Not surprisingly, each new historical interpretation of the Cold War begat another—one that built on the earlier findings even as it contradicted them. For an early but still cogent breakdown of these historical camps, see Warren Kimball , The Cold War Warmed Over, American Historical Review (October 1974
). An example of this process at work is John Lewis Gaddis's
The United States and the Origins of the Cold War, 1941–1947 (1972). It was immediately hailed as ushering in a new interpretative approach,
postrevisionism, which claimed to synthesize a variety of interpretations. Gaddis's work did not simply blame the Americans or the Soviets for their postwar actions; it also mentioned the economic motives of the West in regard to Eastern Europe. But the tenor of Gaddis's argument was clear: the Soviets were definitively more responsible for the origins of the Cold War, through their aggressive and antidemocratic policies in Eastern Europe. Interestingly, Gaddis's position seems to have become more antagonistic over time; his essay, “The Tragedy of Cold War History” (in
Diplomatic History [Winter 1993]), is a not too subtle attack on Williams and the revisionist school in general for refusing wholly to indict Soviet policy. Gaddis's “post‐revisionist synthesis” remains highly contentious, as indicated by the caustic critique of it in Bruce Cumings 's Revising Postrevisionism,
Diplomatic History (Fall 1993)
.
The battles over the origins of the Cold War continue; but they are not as fierce, given the dissolution of the Soviet Union in 1991. Selective releases from Soviet archives have, however, continued to fuel debates. Many of these documents have been translated and can be found in the volumes of the
Cold War International History Project. For a survey of differing interpretations, see Melvin Leffler and David Painter's edited collection,
Origins of the Cold War: An International History (1994
). Further, Melvin Leffler 's
A Preponderance of Power: National Security, the Truman Administration and the Cold War (1992),
is an important work, for it built on Gaddis's ideas but changed the focus of the debate from issues of imperialism and morality to a more searching critique of U.S. notions of national security. Howard Jones and Randall Woods believe that some kind of national security synthesis is now possible, given the United States's ability to fuse the insights of both the orthodox and revisionist interpretations.
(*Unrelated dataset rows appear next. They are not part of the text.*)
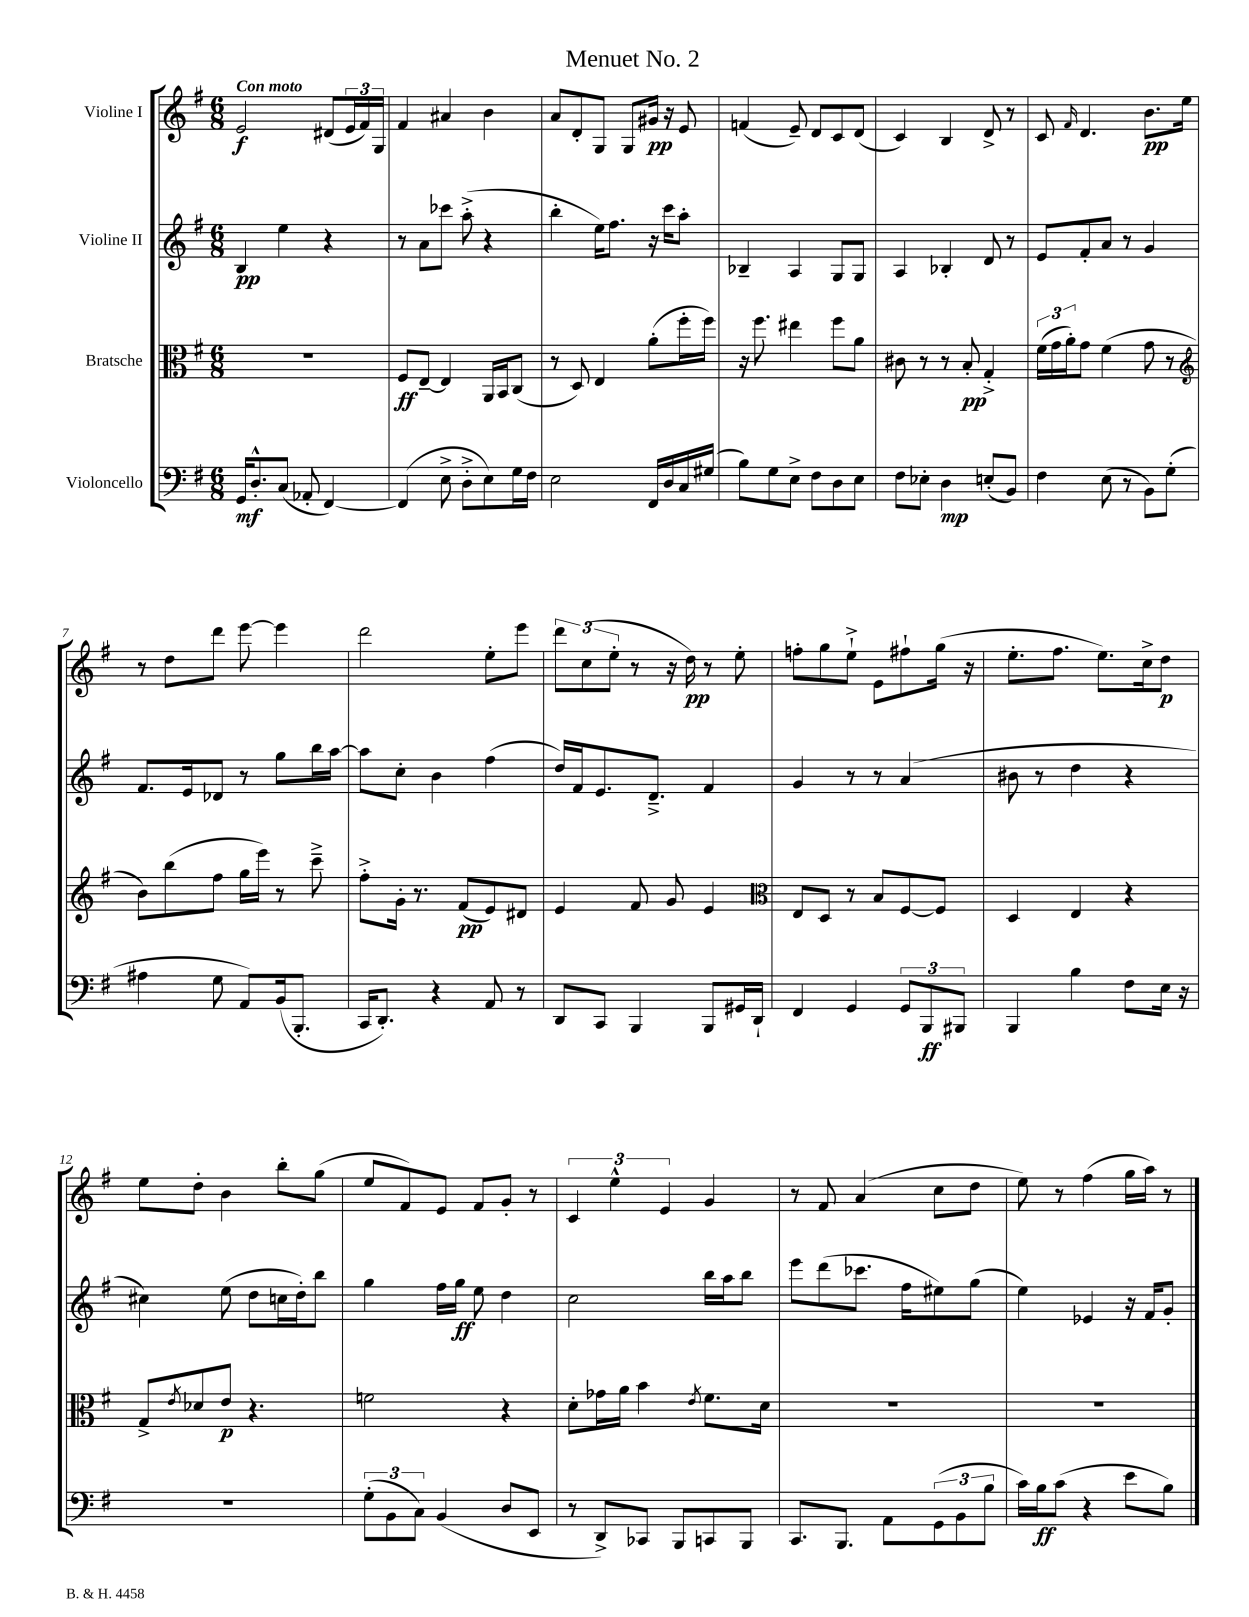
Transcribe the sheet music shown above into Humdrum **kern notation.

**kern	**dynam	**kern	**dynam	**kern	**dynam	**kern	**dynam
*part4	*part4	*part3	*part3	*part2	*part2	*part1	*part1
*staff4	*staff4	*staff3	*staff3	*staff2	*staff2	*staff1	*staff1
*I"Violoncello	*	*I"Bratsche	*	*I"Violine II	*	*I"Violine I	*
*clefF4	*	*clefC3	*	*clefG2	*	*clefG2	*
*k[f#]	*	*k[f#]	*	*k[f#]	*	*k[f#]	*
*M6/8	*	*M6/8	*	*M6/8	*	*M6/8	*
=1	=1	=1	=1	=1	=1	=1	=1
!	!	!	!	!	!	!LO:TX:a:B:t=Con moto	!
16GG/KL	mf	2.r	.	4B/	pp	2e/	f
8.D'^^/	.	.	.	.	.	.	.
(8C/J	.	.	.	4ee\	.	.	.
8AA-X'/	.	.	.	.	.	.	.
[4FF#/)	.	.	.	4r	.	(8d#X/L	.
.	.	.	.	.	.	24e/L	.
.	.	.	.	.	.	24f#/)	.
.	.	.	.	.	.	24G/JJ	.
=2	=2	=2	=2	=2	=2	=2	=2
(4FF#/]	.	8F#/L	ff	8r	.	4f#/	.
.	.	[8E~/J	.	8a\L	.	.	.
8E^\	.	4E/]	.	8ccc-X\J	.	4a#X/	.
8D'^\L	.	.	.	(8aa'^\	.	.	.
8E\)	.	16AA/LL	.	4r	.	4b\	.
.	.	16BB/J	.	.	.	.	.
16G\L	.	(8C/J	.	.	.	.	.
16F#\JJ	.	.	.	.	.	.	.
=3	=3	=3	=3	=3	=3	=3	=3
2E\	.	8r	.	4bb'\	.	8a/L	.
.	.	8D/)	.	.	.	8d'/	.
.	.	4E/	.	16ee\KL)	.	8G/J	.
.	.	.	.	8.ff#\J	.	.	.
.	.	.	.	.	.	8G/L	.
16FF#/LL	.	(8a'\L	.	16r	.	16g#X/Jk	pp
16D/	.	.	.	16ccc\KL	.	16r	.
16C/	.	16ff#'\L	.	8aa'\J	.	8e/	.
(16G#X/JJ	.	16ff#\JJ)	.	.	.	.	.
=4	=4	=4	=4	=4	=4	=4	=4
8B\L)	.	16r	.	4B-X~/	.	(4fn/	.
.	.	8.ff#\	.	.	.	.	.
8G\	.	.	.	.	.	.	.
8E^\J	.	4ee#X\	.	4A/	.	8e~/)	.
8F#\L	.	.	.	.	.	8d/L	.
8D\	.	8ff#\L	.	8G/L	.	8c/	.
8E\J	.	8a\J	.	8G/J	.	(8d/J	.
=5	=5	=5	=5	=5	=5	=5	=5
8F#\L	.	8c#X\	.	4A/	.	4c/)	.
8E-X'\J	.	8r	.	.	.	.	.
4D\	mp	8r	.	4B-X'/	.	4B/	.
.	.	8B'/	pp	.	.	.	.
(8En'/L	.	4G'^/	.	8d/	.	8d^/	.
8BB/J)	.	.	.	8r	.	8r	.
=6	=6	=6	=6	=6	=6	=6	=6
4F#\	.	(24f#\LL	.	8e/L	.	8c/	.
.	.	24g\	.	.	.	.	.
.	.	24a'\J)	.	.	.	.	.
.	.	.	.	.	.	16qqf#/	.
.	.	8g\J	.	8f#'/	.	4.d/	.
(8E\	.	(4f#\	.	8a/J	.	.	.
8r	.	.	.	8r	.	.	.
8BB\L)	.	8g\	.	4g/	.	8.b\L	pp
(8G'\J	.	8r	.	.	.	.	.
.	.	.	.	.	.	16ee\Jk	.
!!LO:LB:g=z
=7	=7	=7	=7	=7	=7	=7	=7
*	*	*clefG2	*	*	*	*	*
4A#X\	.	8b\L)	.	8.f#/L	.	8r	.
.	.	(8bb\	.	.	.	8dd\L	.
.	.	.	.	16e/k	.	.	.
8G\	.	8ff#\J	.	8d-X/J	.	8ddd\J	.
8AA/L)	.	16gg\LL	.	8r	.	[8eee\	.
.	.	16eee\JJ)	.	.	.	.	.
(16BB/k	.	8r	.	8gg\L	.	4eee\]	.
8.BBB'/J	.	.	.	.	.	.	.
.	.	8ccc~^\	.	16bb\L	.	.	.
.	.	.	.	[16aa\JJ	.	.	.
=8	=8	=8	=8	=8	=8	=8	=8
16CC/KL	.	8ff#'^\L	.	8aa\L]	.	2ddd\	.
8.DD'/J)	.	.	.	.	.	.	.
.	.	16g'\Jk	.	8cc'\J	.	.	.
.	.	8.r	.	.	.	.	.
4r	.	.	.	4b\	.	.	.
.	.	(8f#/L	pp	.	.	.	.
8AA/	.	8e/)	.	(4ff#\	.	8ee'\L	.
8r	.	8d#X/J	.	.	.	8eee\J	.
=9	=9	=9	=9	=9	=9	=9	=9
8DD/L	.	4e/	.	16dd/LL)	.	12ddd\L	.
.	.	.	.	16f#/J	.	.	.
.	.	.	.	.	.	(12cc\	.
8CC/J	.	.	.	8.e/	.	.	.
.	.	.	.	.	.	12ee'\J	.
4BBB/	.	8f#/	.	.	.	8r	.
.	.	.	.	8.d~^/J	.	.	.
.	.	8g/	.	.	.	16r	.
.	.	.	.	.	.	16dd\)	pp
8BBB/L	.	4e/	.	4f#/	.	8r	.
16GG#X/L	.	.	.	.	.	8ee'\	.
16DD`/JJ	.	.	.	.	.	.	.
=10	=10	=10	=10	=10	=10	=10	=10
*	*	*clefC3	*	*	*	*	*
4FF#/	.	8E/L	.	4g/	.	8ffn'\L	.
.	.	8D/J	.	.	.	8gg\	.
4GG/	.	8r	.	8r	.	8ee`^\J	.
.	.	8B/L	.	8r	.	8e\L	.
12GG/L	.	[8F#/	.	(4a/	.	8ff#X`\	.
12BBB/	ff	.	.	.	.	.	.
.	.	8F#/J]	.	.	.	(16gg\Jk	.
12BBB#X/J	.	.	.	.	.	.	.
.	.	.	.	.	.	16r	.
=11	=11	=11	=11	=11	=11	=11	=11
4BBB/	.	4D/	.	8b#X\	.	8.ee'\L	.
.	.	.	.	8r	.	.	.
.	.	.	.	.	.	8.ff#\J	.
4B\	.	4E/	.	4dd\	.	.	.
.	.	.	.	.	.	8.ee\L)	.
8F#\L	.	4r	.	4r	.	.	.
.	.	.	.	.	.	16cc^\k	.
16E\Jk	.	.	.	.	.	8dd\J	p
16r	.	.	.	.	.	.	.
!!LO:LB:g=z
=12	=12	=12	=12	=12	=12	=12	=12
2.r	.	8G^/L	.	4cc#X\)	.	8ee\L	.
.	.	8qe/	.	.	.	.	.
.	.	8d-X/	.	.	.	8dd'\J	.
.	.	8e/J	p	(8ee\	.	4b\	.
.	.	4.r	.	8dd\L	.	.	.
.	.	.	.	16ccn\L	.	8bb'\L	.
.	.	.	.	16dd'\J)	.	.	.
.	.	.	.	8bb\J	.	(8gg\J	.
=13	=13	=13	=13	=13	=13	=13	=13
(12G'\L	.	2fn\	.	4gg\	.	8ee/L	.
12BB\	.	.	.	.	.	.	.
.	.	.	.	.	.	8f#/)	.
12C\J)	.	.	.	.	.	.	.
(4BB/	.	.	.	16ff#\LL	.	8e/J	.
.	.	.	.	16gg\JJ	ff	.	.
.	.	.	.	8ee\	.	8f#/L	.
8D/L	.	4r	.	4dd\	.	8g'/J	.
8EE/J	.	.	.	.	.	8r	.
=14	=14	=14	=14	=14	=14	=14	=14
8r	.	8d'\L	.	2cc\	.	6c/	.
8DD^/L)	.	16g-X\L	.	.	.	.	.
.	.	.	.	.	.	6ee^^\	.
.	.	16a\JJ	.	.	.	.	.
8CC-X/J	.	4b\	.	.	.	.	.
.	.	.	.	.	.	6e/	.
8BBB/L	.	.	.	.	.	.	.
.	.	8qe/	.	.	.	.	.
8CCn/	.	8.f#\L	.	16bb\LL	.	4g/	.
.	.	.	.	16aa\J	.	.	.
8BBB/J	.	.	.	8bb\J	.	.	.
.	.	16d\Jk	.	.	.	.	.
=15	=15	=15	=15	=15	=15	=15	=15
8.CC/L	.	2.r	.	8eee\L	.	8r	.
.	.	.	.	(8ddd\	.	8f#/	.
8.BBB/J	.	.	.	.	.	.	.
.	.	.	.	8.ccc-X\J	.	(4a/	.
8AA\L	.	.	.	.	.	.	.
.	.	.	.	16ff#\KL	.	.	.
(12GG\	.	.	.	8ee#X\)	.	8cc\L	.
12BB\	.	.	.	.	.	.	.
.	.	.	.	(8gg\J	.	8dd\J	.
12B\J	.	.	.	.	.	.	.
=16	=16	=16	=16	=16	=16	=16	=16
16c\LL)	.	2.r	.	4ee\)	.	8ee\)	.
16B\J	ff	.	.	.	.	.	.
(8c\J	.	.	.	.	.	8r	.
4r	.	.	.	4e-X/	.	(4ff#\	.
8e\L	.	.	.	16r	.	16gg\LL	.
.	.	.	.	16f#/KL	.	16aa\JJ)	.
8B\J)	.	.	.	8g'/J	.	8r	.
==	==	==	==	==	==	==	==
*-	*-	*-	*-	*-	*-	*-	*-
However, other historians such as Emily Rosenberg, Anders Stephanson, and Barton Bernstein continue to disagree. For an exchange on these views, see
Origins of the Cold War in Europe and the Near East, and the successive commentaries in
Diplomatic History (Spring 1993). Finally, Michael Hogan's edited collection,
The End of the Cold War: Its Meaning and Implications (1996
), summarizes a variety of viewpoints now that the Cold War is history.